O resultado, para ver no YouTube e redes sociais do Teatro do Bairro Alto, mostra-nos uma Joacine Katar Moreira atriz, a interpretar dramaticamente o poema “Mudança”, mas também uma Joacine Katar Moreira cidadã.

“Vamos vê-la a opinar sobre duas questões que têm a ver com a actualidade social, sobretudo que diz respeito à diáspora africana aqui em Portugal”, enquadra Welket, prosseguindo na descrição.  

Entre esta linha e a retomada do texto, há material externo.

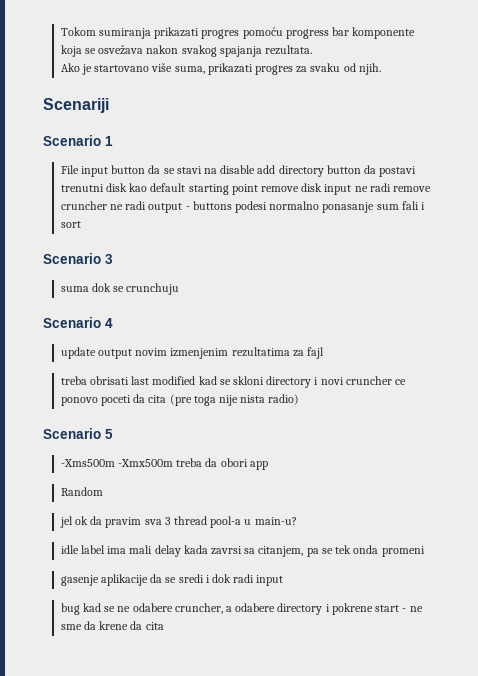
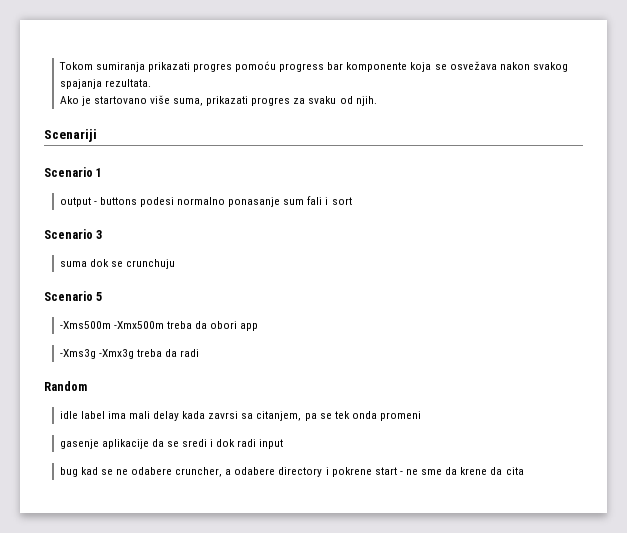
[60,165,417,177] [60,183,432,195] [60,201,147,210] File input button da se stavi na disable add directory button da postavi trenutni disk kao default starting point remove disk input ne radi remove cruncher ne radi -> (103, 172) none
[43,317,113,328] [60,347,324,359] [60,376,407,388] [60,394,300,406] // Scenario 4 // update output novim izmenjenim rezultatima za fajl // treba obrisati last modified kad se skloni directory i novi cruncher ce ponovo poceti da cita (pre toga nije nista radio) -> (175, 264) none
[60,487,103,496] [59,516,297,528] Random // jel ok da pravim sva 3 thread pool-a u main-u? -> [59,349,200,359] [44,381,87,391] -Xms3g -Xmx3g treba da radi // Random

“O filme tem esse caráter altamente ficcional e que está envolto na plasticidade que é trazida pela imagem, pela sonoridade e tudo mais. Mas não abre mão do aspecto que é mais precioso para mim, que é o discurso e presença da Joacine no contexto do filme. Então, o filme ficciona, mas também documenta aquilo que é o pensamento, aquilo que é o posicionamento relativamente a algumas questões que têm a ver com a nossa actualidade e que justamente vão reforçar essa ideia de mudança, tal como sugere o título do filme”. 

A par da oralidade, é na fisicalidade que se suporta esta “Mudança”. “Depois de ter visto algumas performances da Joacine enquanto deputada, seleccionei dois ou três momentos específicos”, aponta Welket, que, na produção, assume também a veia de intérprete. “Tentei reproduzir o meu entendimento do discurso político da Joacine através de movimento no palco”. Num plano dançado.